New technologies ... new leaders, new regulations, but same old greed

“The lesson of history, then, is that even as institutions and policy makers improve, there will always be a temptation to stretch the limits. Just as an individual can go bankrupt no matter how rich she starts out, a financial system can collapse under the pressure of greed, politics and profits no matter how well-regulated it seems to be. … Technology has changed … but the ability of governments and investors to delude themselves, giving rise to periodic bouts of euphoria that usually ends in tears, seems to have remained a constant.”

Excessive debt ... one common problem repeating in all crises

“If there is one common theme to the vast range of crises … it is that, excessive debt accumulation, whether it be by the government, banks, corporations, or consumers, often poses greater systemic risks than it seems during a boom.”
Our brains are sequestered, too irrational in good times as well as bad. “Highly indebted governments, banks, or corporations can seem to be merrily rolling along for an extended period, when bang — confidence collapses, lenders disappear and a crisis hits. …”

Blinded ... credit fuels success, arrogance, warning signs missed

Reminds us of 1999.“Highly leveraged economies … seldom survive forever … history does point to warnings signs that policy makers can look to access risk, if only they do not become too drunk with their credit-bubble-fueled success and say, as their predecessors have for centuries, this time is different” as leaders and followers all stay “too drunk,” till too late.
“This Time Is Different” should be in every investor’s library — it’s the best description of our financial history, the impact of behavioral economics and why your sequestered brain is the real culprit in Washington’s sequestration drama.
Looking back 800 years, we now know bull-bear cycles are inevitable.
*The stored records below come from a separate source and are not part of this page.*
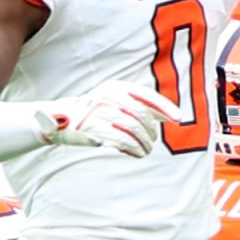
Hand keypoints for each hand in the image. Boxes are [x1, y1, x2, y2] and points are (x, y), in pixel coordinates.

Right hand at [47, 85, 173, 156]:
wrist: (61, 121)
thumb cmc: (95, 113)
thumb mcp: (116, 103)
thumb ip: (140, 106)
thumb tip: (170, 115)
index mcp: (115, 87)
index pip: (146, 96)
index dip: (164, 106)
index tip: (178, 118)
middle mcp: (107, 95)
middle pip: (141, 114)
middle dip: (151, 130)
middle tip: (153, 141)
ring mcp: (98, 111)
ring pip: (133, 128)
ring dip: (144, 142)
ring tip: (146, 149)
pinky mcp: (93, 129)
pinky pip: (122, 140)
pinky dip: (134, 148)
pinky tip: (137, 153)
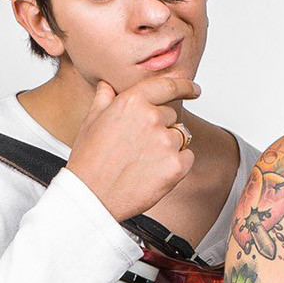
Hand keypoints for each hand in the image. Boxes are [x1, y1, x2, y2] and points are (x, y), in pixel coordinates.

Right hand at [65, 77, 200, 219]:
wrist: (92, 197)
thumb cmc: (89, 161)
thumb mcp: (91, 121)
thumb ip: (105, 98)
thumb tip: (109, 85)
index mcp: (132, 102)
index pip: (168, 86)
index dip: (185, 86)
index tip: (194, 89)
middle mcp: (152, 118)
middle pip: (171, 116)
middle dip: (159, 127)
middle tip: (137, 147)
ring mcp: (166, 142)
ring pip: (179, 137)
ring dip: (167, 146)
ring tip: (142, 161)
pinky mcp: (176, 165)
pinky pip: (187, 157)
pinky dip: (176, 164)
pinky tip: (153, 172)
The reason? Because our brains are sequestered, forever vulnerable to this endless roller-coaster ride. And why, right now, the cycles are again peaking, will crash, making the right exits, then the next entrance.
No, this time really is not different. And, unfortunately, Reinhart and Rogoff also tell us that in the process our sequestered brains are also sabotaging capitalism, damaging America’s role in the world and, sorry to say, killing your retirement.

Worse, the cycle will go on for another eight centuries.  Prepare to hibernate.